UK Parliament / Open data

Defending Public Services

Having had these exchanges over the Dispatch Box for the past nine months, it strikes me that the reality of what people are experiencing in hospitals is sometimes missing from these debates, and that is why I thought it important to quote from those letters.

On workforce challenges, nothing sums up this Government’s failure on the NHS more than the way that they have treated NHS staff. We have had pay freezes, cuts to training places, and the first all-out doctors strike in 40 years—a strike that the Health Secretary did not even try to prevent; in fact he provoked it. He has spoken about seven-day services, but he said little about how he proposes to improve weekend care without the extra resources and staff that the NHS will need. We can assume only that his plan is to spread existing resources more thinly, asking staff to do even more and putting patients at risk during the week.

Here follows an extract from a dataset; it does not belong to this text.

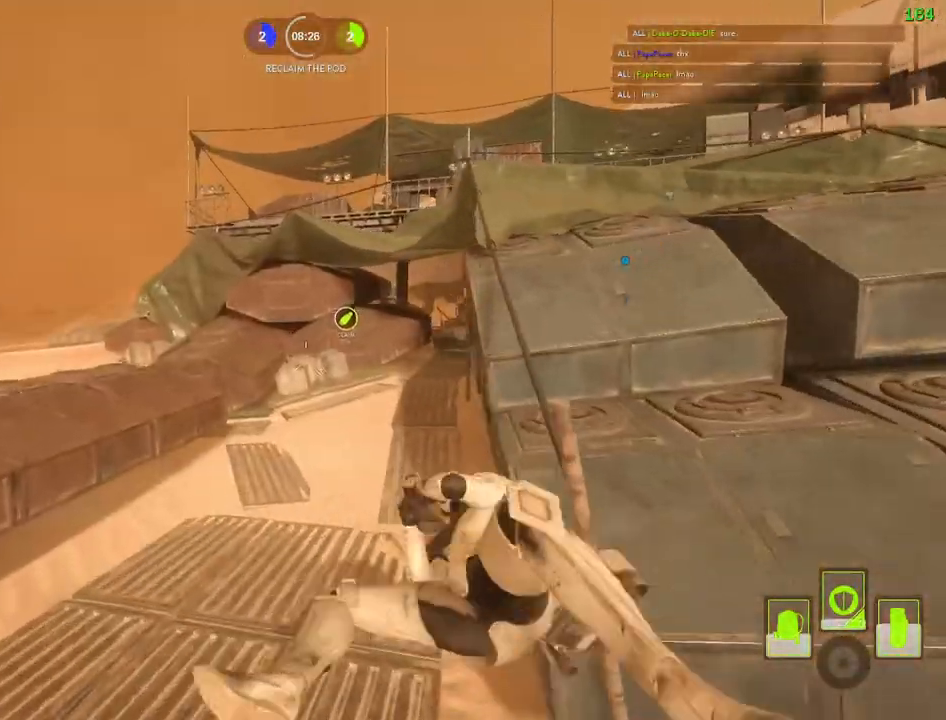
{"keys": ["shift", "space", "w"], "mouse": [], "events": [[383, "space", "down"]]}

The Health Secretary also failed to say what experts think about his approach. For example, Professor Sir Bruce Keogh said that the NHS was making good progress towards improving weekend care, but that that became “derailed” when the Health Secretary started linking seven-day services to junior doctors. Fiona Godlee, editor of The British Medical Journal, said that, by picking a fight with doctors, the Health Secretary has set back NHS England’s established programme of work on improving services at weekends. Not only does he have no plan to deliver a seven-day NHS, but he has ripped up the plan that was already in place to improve weekend care. You could not make it up, Mr Speaker.

The Health Secretary often reads out his usual list of stats on staff numbers, but to know what is really happening we must look beyond the spin. A recent survey of nurses by Unison found that almost two-thirds believe that staffing levels have got worse in the past year, and 63% said that they felt there were inadequate numbers of staff on the wards to ensure safe and dignified care—that figure was up from 45% the year before. Whether GPs, nurses or midwives, numbers of staff have not kept pace with demand.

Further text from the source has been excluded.